Observationally quantified reconnection providing a viable mechanism for active region coronal heating

TL;DR

This study demonstrates that impulsive magnetic reconnection, driven by observed footpoint motions, can quantitatively explain the heating of the Sun's active region corona, matching EUV observations and emission measures.

Contribution

It provides a quantitative model linking magnetic reconnection driven by measured footpoint velocities to observed coronal heating and EUV emission.

Findings

Reconnection length scale ~160 km.

Model's differential emission measure matches observations.
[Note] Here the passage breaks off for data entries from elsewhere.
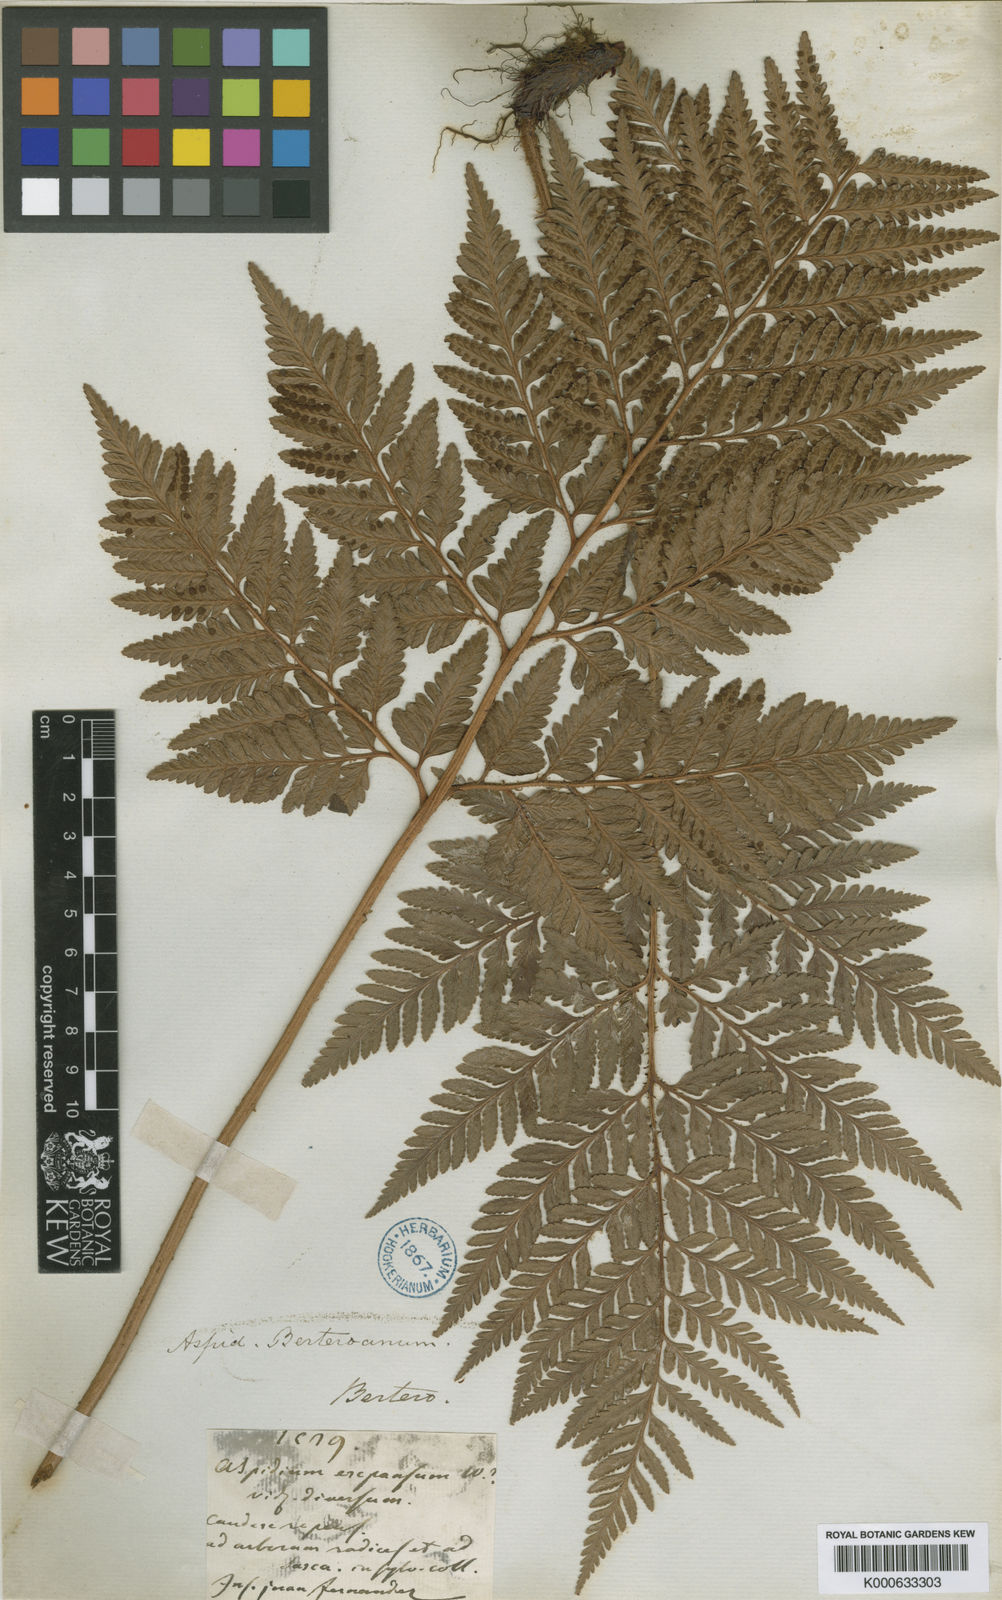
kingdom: Plantae
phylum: Tracheophyta
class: Polypodiopsida
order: Polypodiales
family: Dryopteridaceae
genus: Rumohra
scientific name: Rumohra berteroana
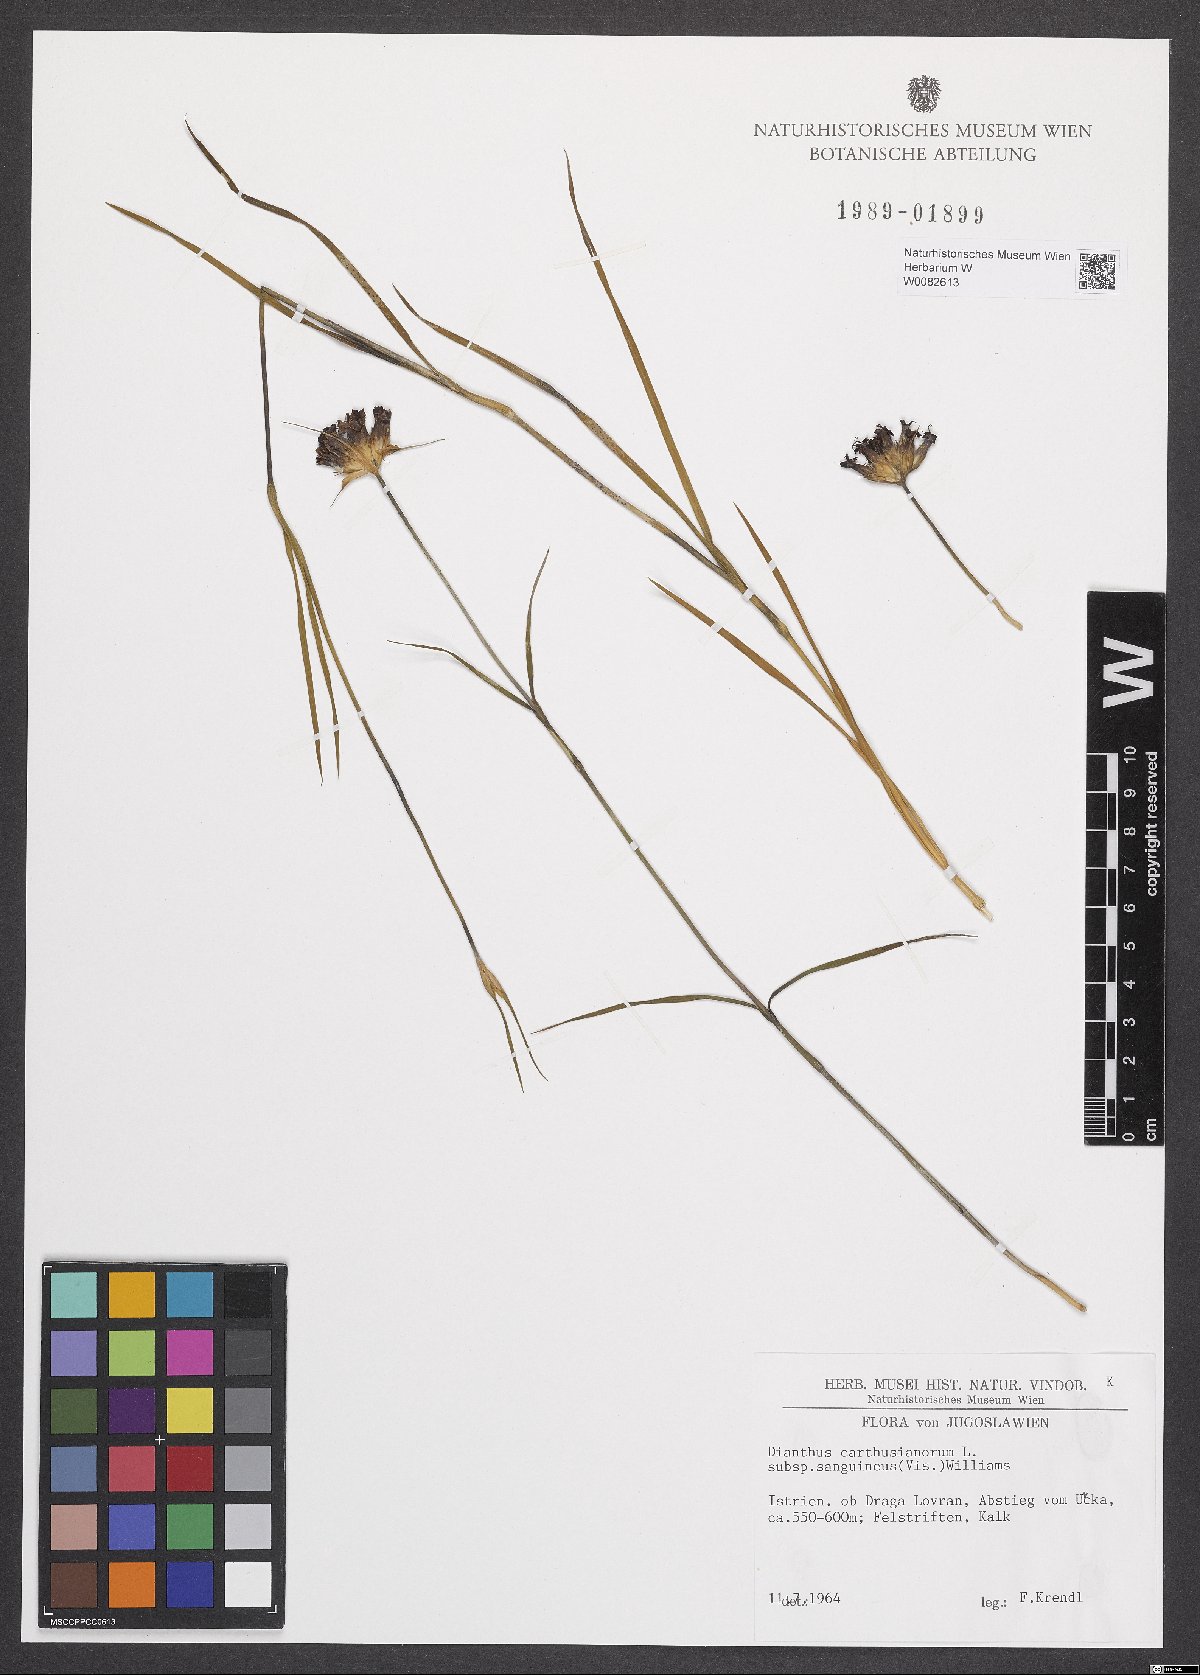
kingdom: Plantae
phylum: Tracheophyta
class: Magnoliopsida
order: Caryophyllales
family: Caryophyllaceae
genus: Dianthus
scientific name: Dianthus carthusianorum
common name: Carthusian pink
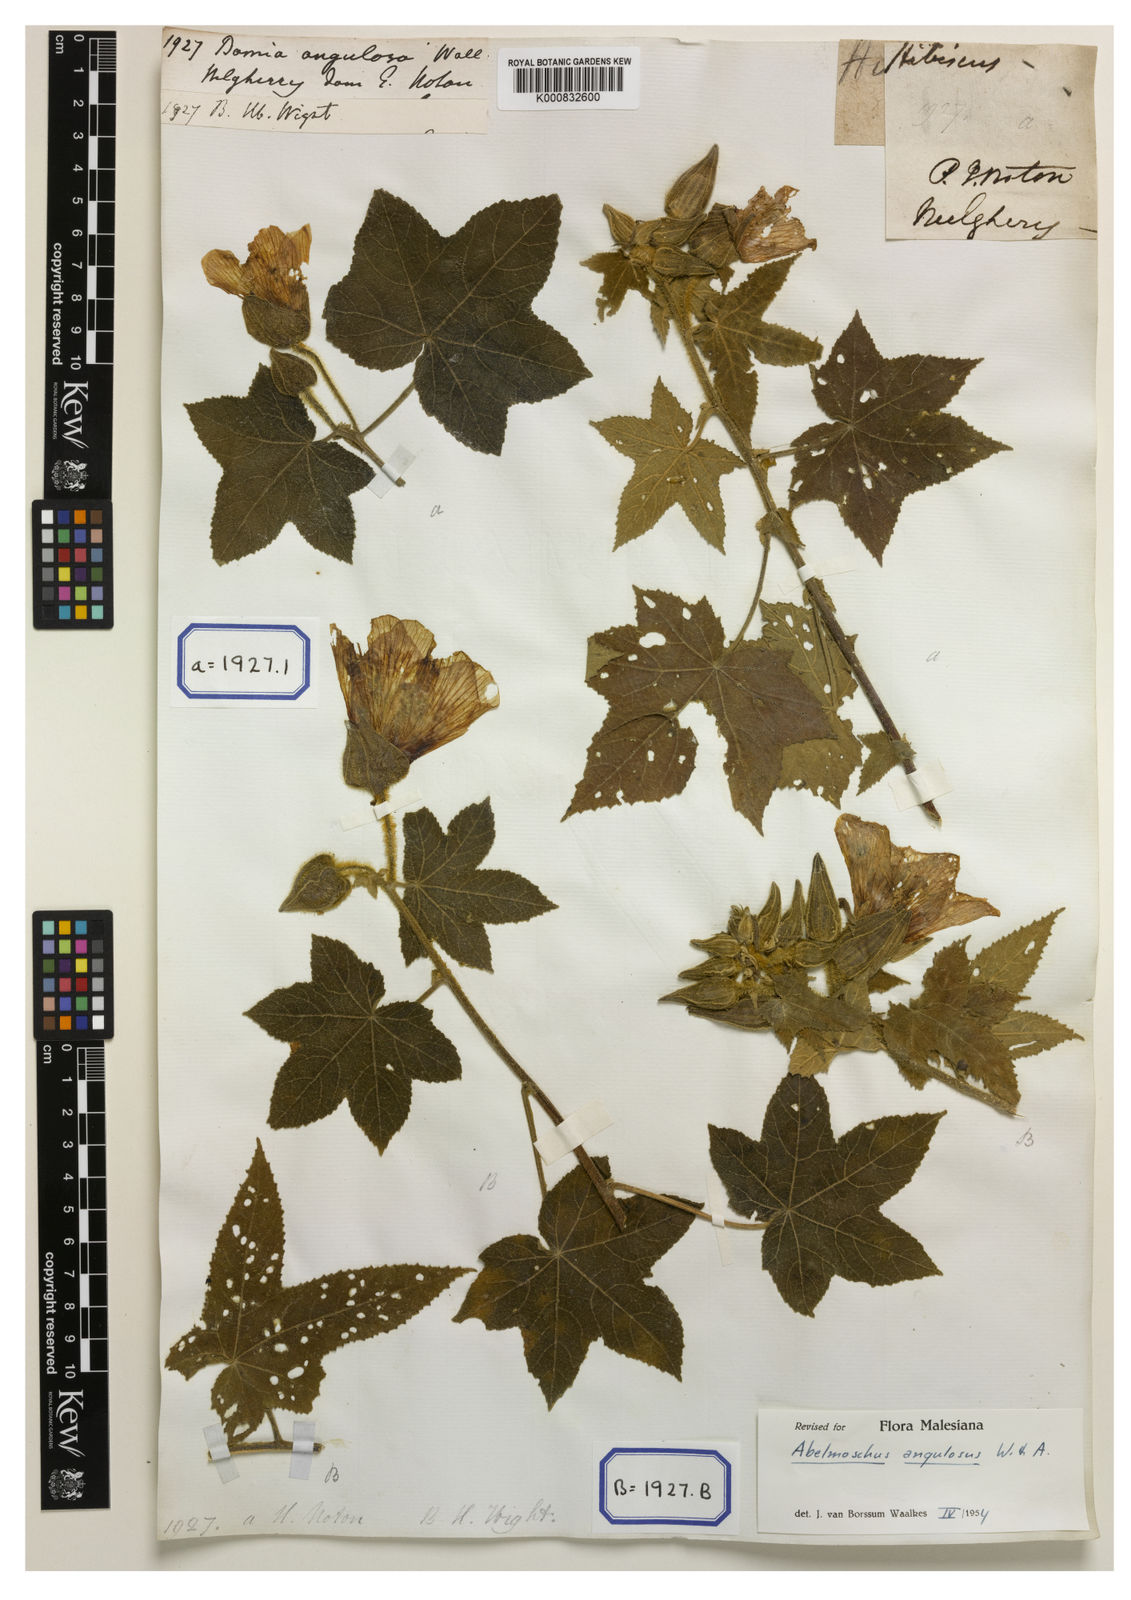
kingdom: Plantae
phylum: Tracheophyta
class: Magnoliopsida
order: Malvales
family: Malvaceae
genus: Abelmoschus
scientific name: Abelmoschus angulosus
Synthesized EUV images resemble actual solar images.

Abstract

The heating of the Sun's corona has been explained by several different mechanisms including wave dissipation and magnetic reconnection. While both have been shown capable of supplying the requisite power, neither has been used in a quantitative model of observations fed by measured inputs. Here we show that impulsive reconnection is capable of producing an active region corona agreeing both qualitatively and quantitatively with extreme-ultraviolet observations. We calculate the heating power proportional to the velocity difference between magnetic footpoints and the photospheric plasma, called the non-ideal velocity. The length scale of flux elements reconnected in the corona is found to be around 160 km. The differential emission measure of the model corona agrees with that derived using multi-wavelength images. Synthesized extreme-ultraviolet images resemble observations both in their loop-dominated appearance and their intensity histograms. This work provides compelling evidence that impulsive reconnection events are a viable mechanism for heating the corona.